NC Anti-LGBT Legislation May Threaten State’s Bottom Line
North Carolina is losing big business in the wake of a bill that essentially obliterated LGBT rights in the state.
Add North Carolina to the list of states whose public policy is being influenced by Hollywood’s heavy hitters. In response to the repeal of an ordinance that would have expanded rights for Charlotte’s LGBT community, Lionsgate has declared that they’ll pull the plug on a TV series for Hulu which was set to shoot in the state’s largest city.
Okay, let’s back up to a Charlotte City Council meeting in February, when local legislators passed an ordinance that would have allowed transgender people to use whatever public restroom they wanted. Naturally, there was major outcry, and politicians used the time-tested “perverts will exploit the ordinance to prey on women and children” argument, even if that argument is patently false. At any rate, House Bill 2 was drafted to repeal Charlotte’s expansion of LGBT liberties. It was subsequently passed by the state’s Senate, in spite of widespread Democratic protests.

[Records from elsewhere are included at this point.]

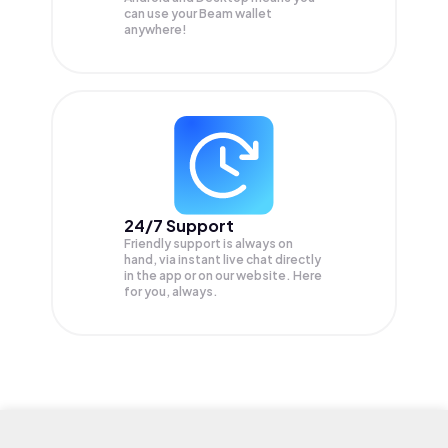
can use your Beam wallet
anywhere!
24/7 Support
Friendly support is always on
hand, via instant live chat directly
in the app or on our website. Here
for you, always.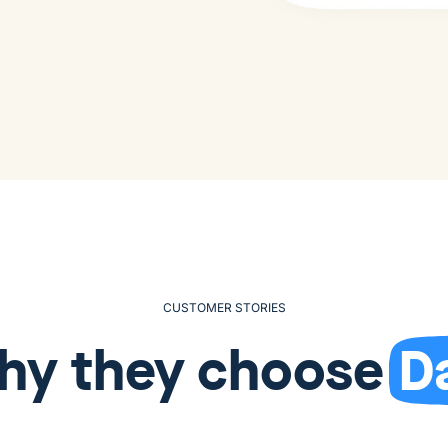
CUSTOMER STORIES
hy they choose
D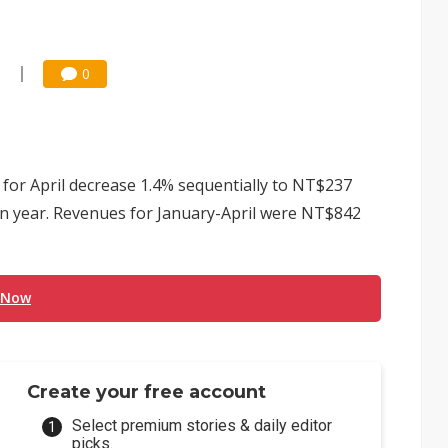
5
0
s for April decrease 1.4% sequentially to NT$237
 on year. Revenues for January-April were NT$842
 Now
Create your free account
Select premium stories & daily editor
picks.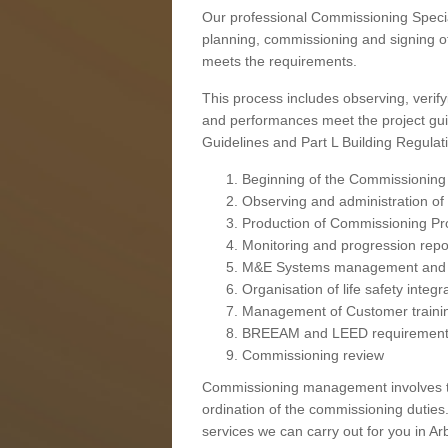
Our professional Commissioning Speciali
planning, commissioning and signing off
meets the requirements.
This process includes observing, verify
and performances meet the project gui
Guidelines and Part L Building Regula
Beginning of the Commissioning
Observing and administration of s
Production of Commissioning P
Monitoring and progression repo
M&E Systems management and 
Organisation of life safety integ
Management of Customer traini
BREEAM and LEED requiremen
Commissioning review
Commissioning management involves the
ordination of the commissioning duties.
services we can carry out for you in Arb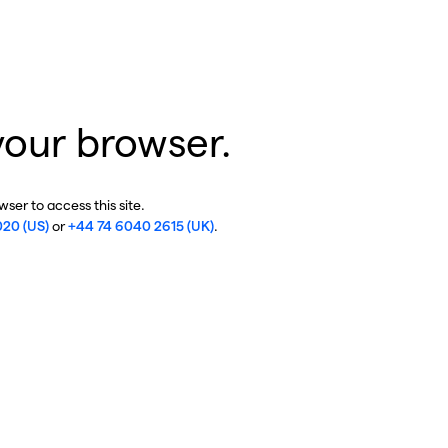
your browser.
ser to access this site.
020 (US)
or
+44 74 6040 2615 (UK)
.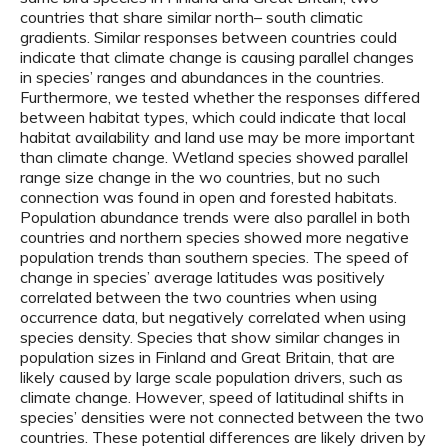
countries that share similar north– south climatic
gradients. Similar responses between countries could
indicate that climate change is causing parallel changes
in species’ ranges and abundances in the countries.
Furthermore, we tested whether the responses differed
between habitat types, which could indicate that local
habitat availability and land use may be more important
than climate change. Wetland species showed parallel
range size change in the wo countries, but no such
connection was found in open and forested habitats.
Population abundance trends were also parallel in both
countries and northern species showed more negative
population trends than southern species. The speed of
change in species’ average latitudes was positively
correlated between the two countries when using
occurrence data, but negatively correlated when using
species density. Species that show similar changes in
population sizes in Finland and Great Britain, that are
likely caused by large scale population drivers, such as
climate change. However, speed of latitudinal shifts in
species’ densities were not connected between the two
countries. These potential differences are likely driven by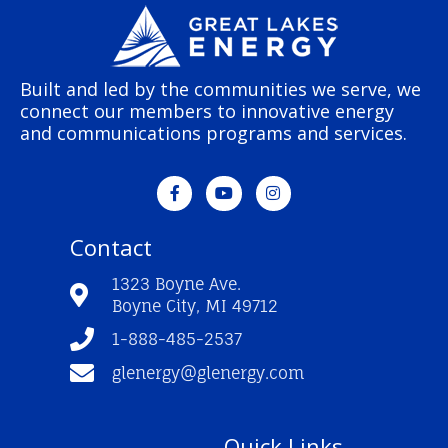
Built and led by the communities we serve, we
connect our members to innovative energy
and communications programs and services.
F
Y
I
a
o
n
c
u
s
e
t
t
Contact
b
u
a
o
b
g
o
e
r
1323 Boyne Ave.
k
a
Boyne City, MI 49712
-
m
f
1-888-485-2537
glenergy@glenergy.com
Quick Links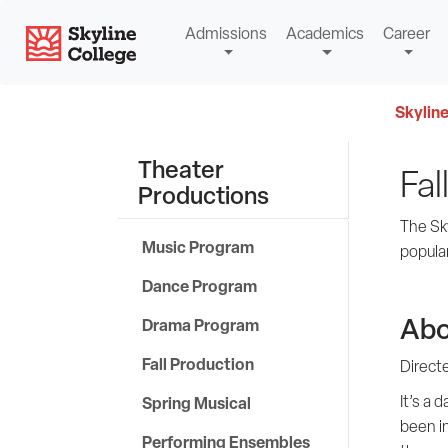
Skip
Skyline College
Admissions
Academics
Career
to
content
Skyline
Theater
Fal
Productions
The Sk
Music Program
popula
Dance Program
Abo
Drama Program
Fall Production
Direct
It’s a 
Spring Musical
been in
Performing Ensembles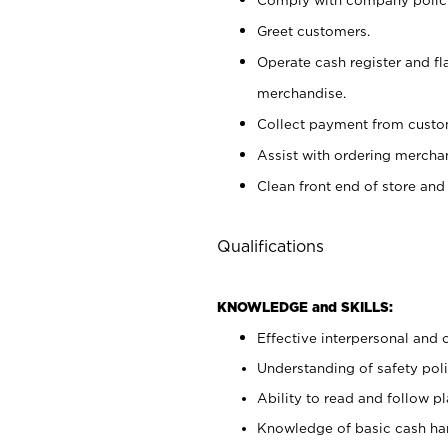
Greet customers.
Operate cash register and fl
merchandise.
Collect payment from cust
Assist with ordering mercha
Clean front end of store and
Qualifications
KNOWLEDGE and SKILLS:
Effective interpersonal and 
Understanding of safety poli
Ability to read and follow 
Knowledge of basic cash ha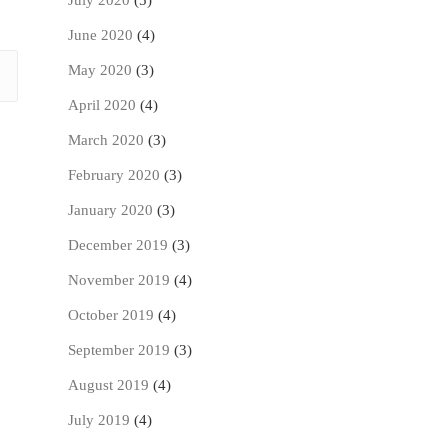
July 2020
(5)
June 2020
(4)
May 2020
(3)
April 2020
(4)
March 2020
(3)
February 2020
(3)
January 2020
(3)
December 2019
(3)
November 2019
(4)
October 2019
(4)
September 2019
(3)
August 2019
(4)
July 2019
(4)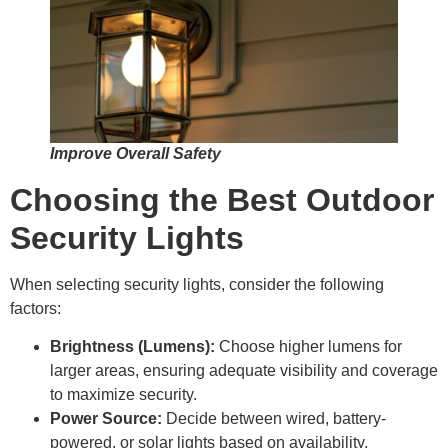
Improve Overall Safety
Choosing the Best Outdoor
Security Lights
When selecting security lights, consider the following
factors:
Brightness (Lumens):
Choose higher lumens for
larger areas, ensuring adequate visibility and coverage
to maximize security.
Power Source:
Decide between wired, battery-
powered, or solar lights based on availability,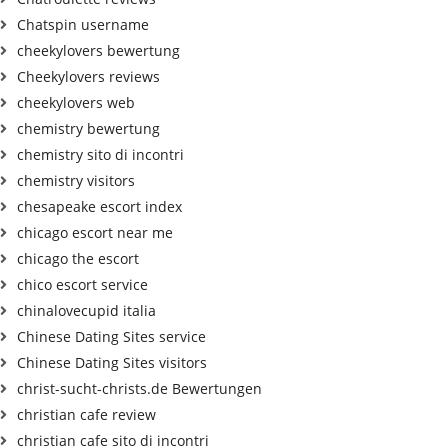
Chatspin username
cheekylovers bewertung
Cheekylovers reviews
cheekylovers web
chemistry bewertung
chemistry sito di incontri
chemistry visitors
chesapeake escort index
chicago escort near me
chicago the escort
chico escort service
chinalovecupid italia
Chinese Dating Sites service
Chinese Dating Sites visitors
christ-sucht-christs.de Bewertungen
christian cafe review
christian cafe sito di incontri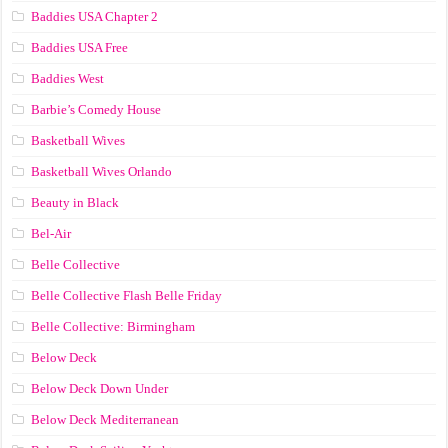
Baddies USA Chapter 2
Baddies USA Free
Baddies West
Barbie’s Comedy House
Basketball Wives
Basketball Wives Orlando
Beauty in Black
Bel-Air
Belle Collective
Belle Collective Flash Belle Friday
Belle Collective: Birmingham
Below Deck
Below Deck Down Under
Below Deck Mediterranean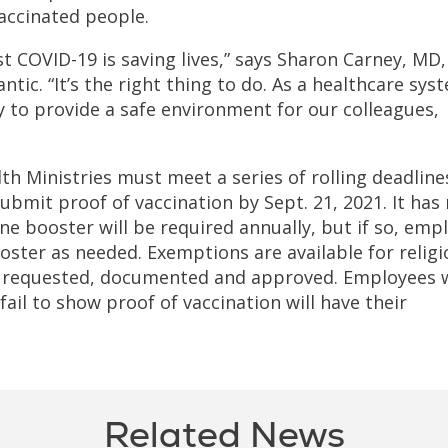
accinated people.
t COVID-19 is saving lives,” says Sharon Carney, MD,
lantic. “It’s the right thing to do. As a healthcare sys
ity to provide a safe environment for our colleagues,
th Ministries must meet a series of rolling deadline
bmit proof of vaccination by Sept. 21, 2021. It has
ne booster will be required annually, but if so, emp
oster as needed. Exemptions are available for relig
ly requested, documented and approved. Employees
ail to show proof of vaccination will have their
Related News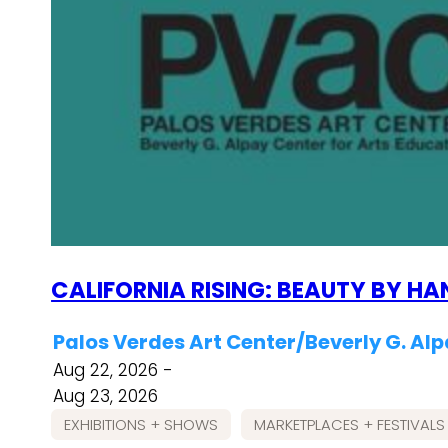
CALIFORNIA RISING: BEAUTY BY HA
Palos Verdes Art Center/Beverly G. Alp
Aug 22, 2026 -
Aug 23, 2026
EXHIBITIONS + SHOWS
MARKETPLACES + FESTIVALS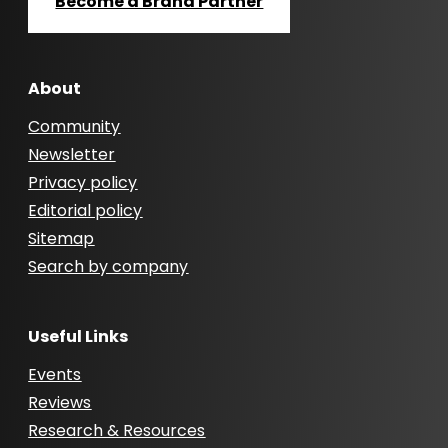
Become a Brand Partner
About
Community
Newsletter
Privacy policy
Editorial policy
Sitemap
Search by company
Useful Links
Events
Reviews
Research & Resources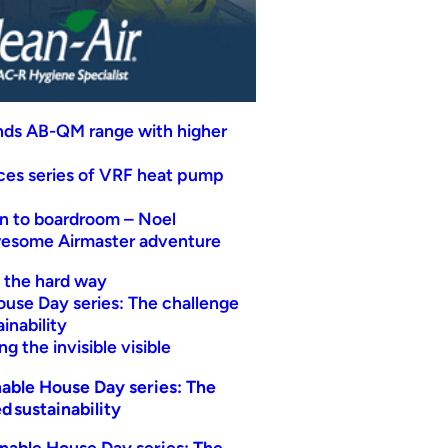
nds AB-QM range with higher
uces series of VRF heat pump
n to boardroom – Noel
wesome Airmaster adventure
t the hard way
ouse Day series: The challenge
inability
g the invisible visible
able House Day series: The
d sustainability
nable House Day series: The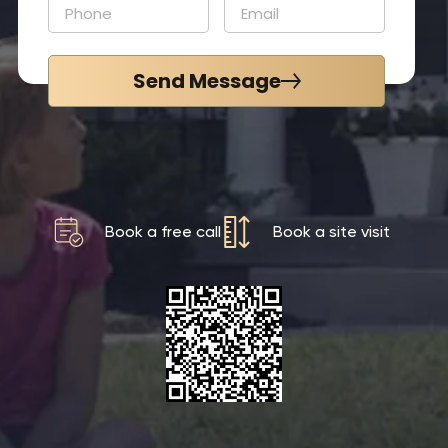
Send Message
Book a free call
Book a site visit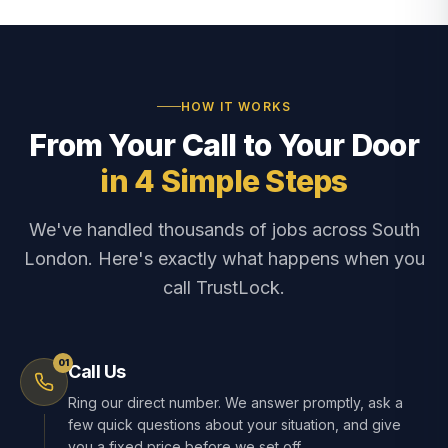
HOW IT WORKS
From Your Call to Your Door
in 4 Simple Steps
We've handled thousands of jobs across South
London. Here's exactly what happens when you
call TrustLock.
01
Call Us
Ring our direct number. We answer promptly, ask a
few quick questions about your situation, and give
you a fixed price before we set off.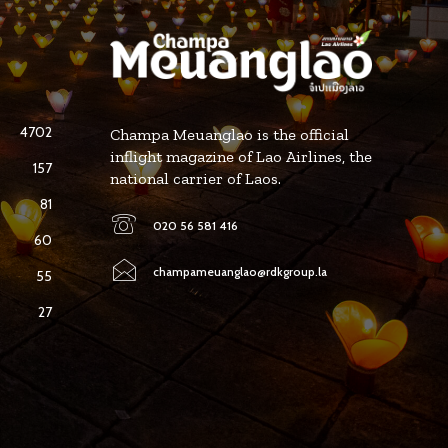
4702
Champa Meuanglao is the official
inflight magazine of Lao Airlines, the
157
national carrier of Laos.
81
020 56 581 416
60
champameuanglao@rdkgroup.la
55
27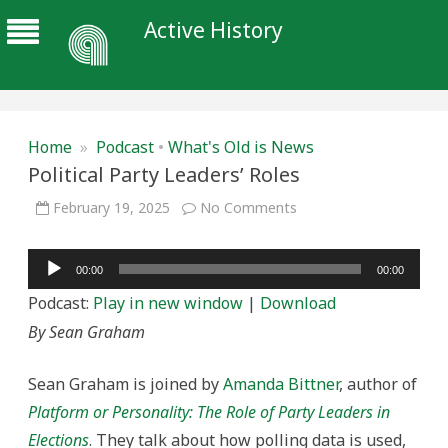
Active History
Home
»
Podcast
•
What's Old is News
Political Party Leaders’ Roles
on
February 19, 2025
No Comments
Political
Party
Leaders’
Audio
Roles
00:00
00:00
Player
Podcast:
Play in new window
|
Download
By Sean Graham
Sean Graham is joined by
Amanda Bittner
, author of
Platform or Personality: The Role of Party Leaders in
Elections
. They talk about how polling data is used,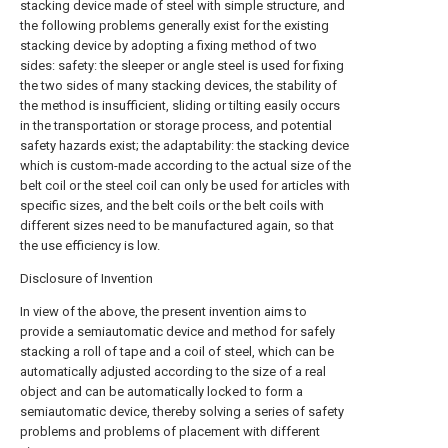
stacking device made of steel with simple structure, and
the following problems generally exist for the existing
stacking device by adopting a fixing method of two
sides: safety: the sleeper or angle steel is used for fixing
the two sides of many stacking devices, the stability of
the method is insufficient, sliding or tilting easily occurs
in the transportation or storage process, and potential
safety hazards exist; the adaptability: the stacking device
which is custom-made according to the actual size of the
belt coil or the steel coil can only be used for articles with
specific sizes, and the belt coils or the belt coils with
different sizes need to be manufactured again, so that
the use efficiency is low.
Disclosure of Invention
In view of the above, the present invention aims to
provide a semiautomatic device and method for safely
stacking a roll of tape and a coil of steel, which can be
automatically adjusted according to the size of a real
object and can be automatically locked to form a
semiautomatic device, thereby solving a series of safety
problems and problems of placement with different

Then, on March 23, North Carolina’s governor Pat McCreary signed the bill into law. Only then did the full ramifications of the HB2 come into view. Not only did the legislation repeal Charlotte’s bathroom bill, it mandated that all bathrooms statewide were now officially segregated by “biological sex.” To take it a step further, the legislators announced that HB2 would “supercede and preempt any ordinance, regulation, 20 resolution, or policy adopted or imposed by a unit of local government or other political 21 subdivision of the State.” Then, they basically went through every law on the books that governs discrimination and added the word “biological” in front of the word “sex.” Put simply, LGBT anti-discrimination anything in the state was rendered obsolete.
Lionsgate called the bill “deplorable and discriminatory” and pulled the impending production of the Hulu-bound Regina Hall vehicle Crushed, a sitcom about an African-American family’s Napa wine business. Production of that show will move to Canada. Similarly, both the MPAA and Rob Reiner issued statements condemning the bill. It’s another big hit to the state’s dwindling movie income.
Unfortunately for North Carolinians, the damage wrought by HB2 hasn’t been relegated to TV and film industries. On Tuesday, PayPal released a statement in which it decried the legislation and canceled plans for a “new global operations center in Charlotte [that would have employed] over 400 people in skilled jobs.” With each passing day, the tangible impact of McCreary’s legislation takes its toll on both the state’s economy and the citizens of North Carolina themselves.
The adverse effects of HB2 are starting to make Georgia Governor Nathan Deal’s veto of similar legislation seem a little more prescient.